Your instructions. Filter the entries below, keeping only lines with "class".

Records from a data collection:

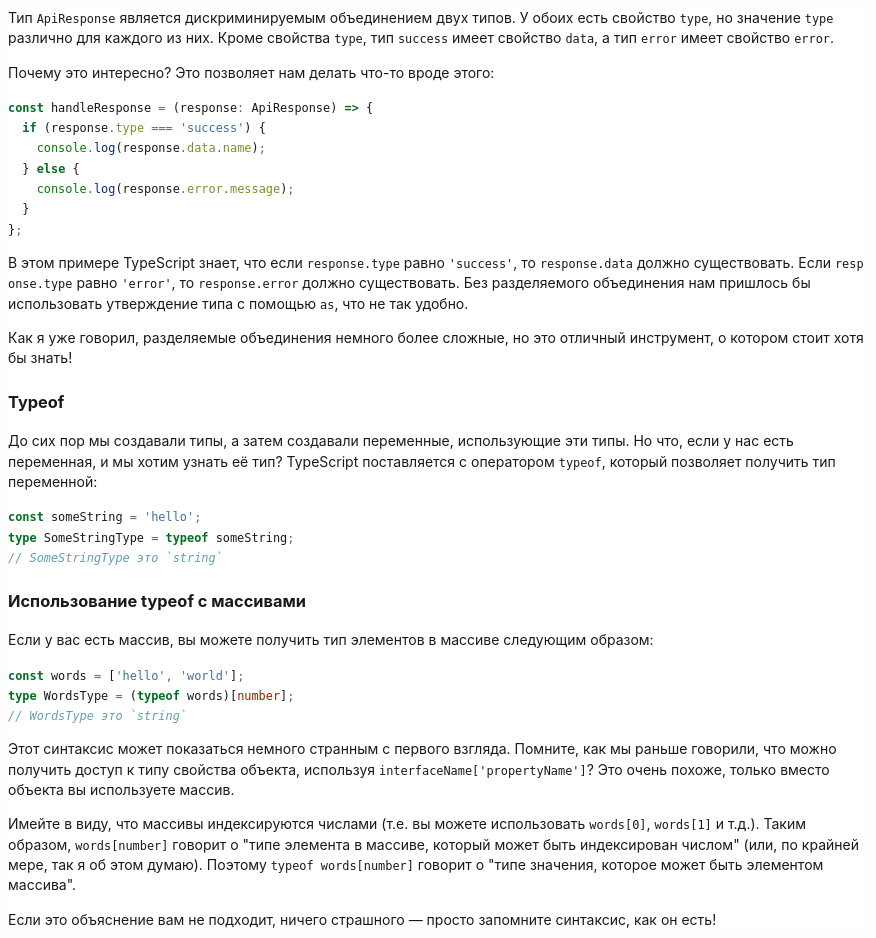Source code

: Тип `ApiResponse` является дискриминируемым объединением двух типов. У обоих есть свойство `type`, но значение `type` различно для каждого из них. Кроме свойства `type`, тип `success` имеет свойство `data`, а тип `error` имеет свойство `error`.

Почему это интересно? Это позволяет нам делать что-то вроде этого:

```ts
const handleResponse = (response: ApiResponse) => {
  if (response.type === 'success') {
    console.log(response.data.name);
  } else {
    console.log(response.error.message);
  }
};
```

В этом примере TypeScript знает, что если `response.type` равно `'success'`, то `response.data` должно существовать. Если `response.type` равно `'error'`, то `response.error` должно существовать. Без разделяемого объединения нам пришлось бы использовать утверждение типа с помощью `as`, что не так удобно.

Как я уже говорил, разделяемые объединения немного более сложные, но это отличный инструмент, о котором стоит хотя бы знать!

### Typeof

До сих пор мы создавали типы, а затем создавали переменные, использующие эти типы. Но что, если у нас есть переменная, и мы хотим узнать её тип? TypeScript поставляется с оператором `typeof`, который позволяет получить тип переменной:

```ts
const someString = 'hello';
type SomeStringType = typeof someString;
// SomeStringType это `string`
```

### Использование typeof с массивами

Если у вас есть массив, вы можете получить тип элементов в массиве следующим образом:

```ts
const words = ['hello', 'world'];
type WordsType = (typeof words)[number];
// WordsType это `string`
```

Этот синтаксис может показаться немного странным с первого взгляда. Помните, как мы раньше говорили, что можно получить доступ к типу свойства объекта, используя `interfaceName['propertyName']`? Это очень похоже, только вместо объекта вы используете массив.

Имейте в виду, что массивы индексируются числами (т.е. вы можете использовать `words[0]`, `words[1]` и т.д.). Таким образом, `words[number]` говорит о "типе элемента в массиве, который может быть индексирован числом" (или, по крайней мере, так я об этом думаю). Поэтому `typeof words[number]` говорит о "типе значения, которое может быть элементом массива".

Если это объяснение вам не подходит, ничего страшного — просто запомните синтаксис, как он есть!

--

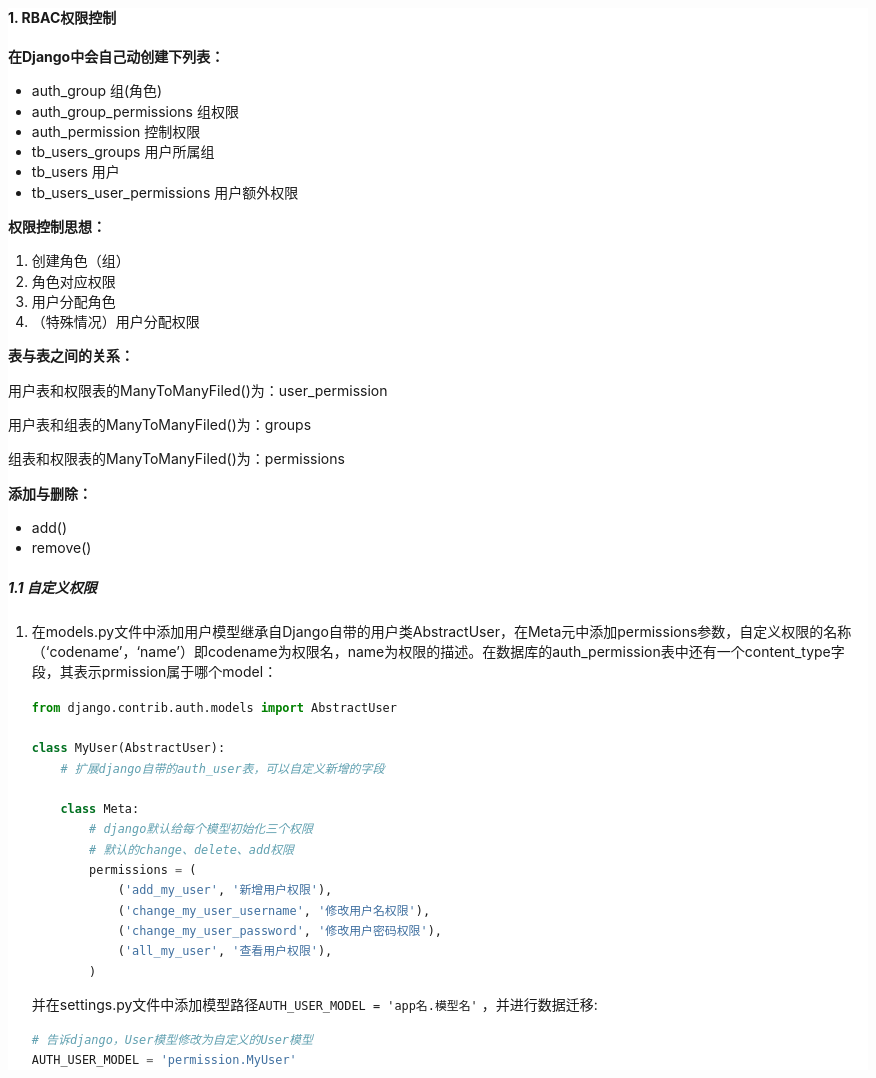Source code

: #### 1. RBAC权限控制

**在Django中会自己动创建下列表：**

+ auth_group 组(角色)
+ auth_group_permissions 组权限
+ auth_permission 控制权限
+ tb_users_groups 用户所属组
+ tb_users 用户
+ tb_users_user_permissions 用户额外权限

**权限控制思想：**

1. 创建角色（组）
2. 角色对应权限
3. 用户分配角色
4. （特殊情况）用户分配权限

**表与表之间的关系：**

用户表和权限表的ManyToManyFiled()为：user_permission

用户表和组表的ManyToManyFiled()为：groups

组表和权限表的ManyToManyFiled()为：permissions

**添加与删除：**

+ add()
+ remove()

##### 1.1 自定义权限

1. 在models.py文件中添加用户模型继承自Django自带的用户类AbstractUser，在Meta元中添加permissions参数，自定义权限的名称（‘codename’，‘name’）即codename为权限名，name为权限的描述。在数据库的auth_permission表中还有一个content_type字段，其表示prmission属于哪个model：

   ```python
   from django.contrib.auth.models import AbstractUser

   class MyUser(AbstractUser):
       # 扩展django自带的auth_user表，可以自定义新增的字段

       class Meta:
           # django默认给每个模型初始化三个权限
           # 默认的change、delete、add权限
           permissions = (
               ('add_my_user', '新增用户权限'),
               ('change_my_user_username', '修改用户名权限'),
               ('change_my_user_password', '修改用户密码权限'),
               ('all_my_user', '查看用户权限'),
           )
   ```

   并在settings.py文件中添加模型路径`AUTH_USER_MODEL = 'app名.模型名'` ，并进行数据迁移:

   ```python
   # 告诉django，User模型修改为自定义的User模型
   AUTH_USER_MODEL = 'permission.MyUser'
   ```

--

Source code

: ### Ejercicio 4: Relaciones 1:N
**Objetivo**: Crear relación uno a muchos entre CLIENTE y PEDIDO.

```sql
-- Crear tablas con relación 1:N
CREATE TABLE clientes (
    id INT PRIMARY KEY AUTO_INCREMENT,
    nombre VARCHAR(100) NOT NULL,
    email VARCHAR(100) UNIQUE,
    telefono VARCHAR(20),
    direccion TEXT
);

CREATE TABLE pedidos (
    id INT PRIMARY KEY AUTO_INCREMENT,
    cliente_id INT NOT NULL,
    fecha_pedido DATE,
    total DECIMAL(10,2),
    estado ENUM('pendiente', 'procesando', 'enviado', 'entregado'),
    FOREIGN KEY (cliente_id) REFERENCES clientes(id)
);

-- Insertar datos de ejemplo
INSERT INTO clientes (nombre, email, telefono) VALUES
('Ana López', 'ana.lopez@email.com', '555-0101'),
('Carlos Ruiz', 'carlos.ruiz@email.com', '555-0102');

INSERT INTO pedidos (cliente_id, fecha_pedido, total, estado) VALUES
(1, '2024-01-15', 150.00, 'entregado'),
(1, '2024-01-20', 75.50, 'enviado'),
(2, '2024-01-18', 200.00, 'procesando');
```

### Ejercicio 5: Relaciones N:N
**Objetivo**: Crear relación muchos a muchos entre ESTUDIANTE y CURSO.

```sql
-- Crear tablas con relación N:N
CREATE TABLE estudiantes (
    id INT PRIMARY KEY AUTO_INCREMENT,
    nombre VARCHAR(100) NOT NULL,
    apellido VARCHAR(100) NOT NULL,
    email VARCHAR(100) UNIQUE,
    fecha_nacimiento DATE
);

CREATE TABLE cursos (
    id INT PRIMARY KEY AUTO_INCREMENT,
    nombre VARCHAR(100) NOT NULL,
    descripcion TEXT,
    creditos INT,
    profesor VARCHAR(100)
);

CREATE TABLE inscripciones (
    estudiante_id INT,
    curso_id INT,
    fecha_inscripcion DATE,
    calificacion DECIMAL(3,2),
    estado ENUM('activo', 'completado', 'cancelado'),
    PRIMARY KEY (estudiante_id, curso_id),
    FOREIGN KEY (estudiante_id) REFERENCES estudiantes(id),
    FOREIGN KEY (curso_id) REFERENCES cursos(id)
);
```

Reply to the task.
   class MyUser(AbstractUser):
       class Meta:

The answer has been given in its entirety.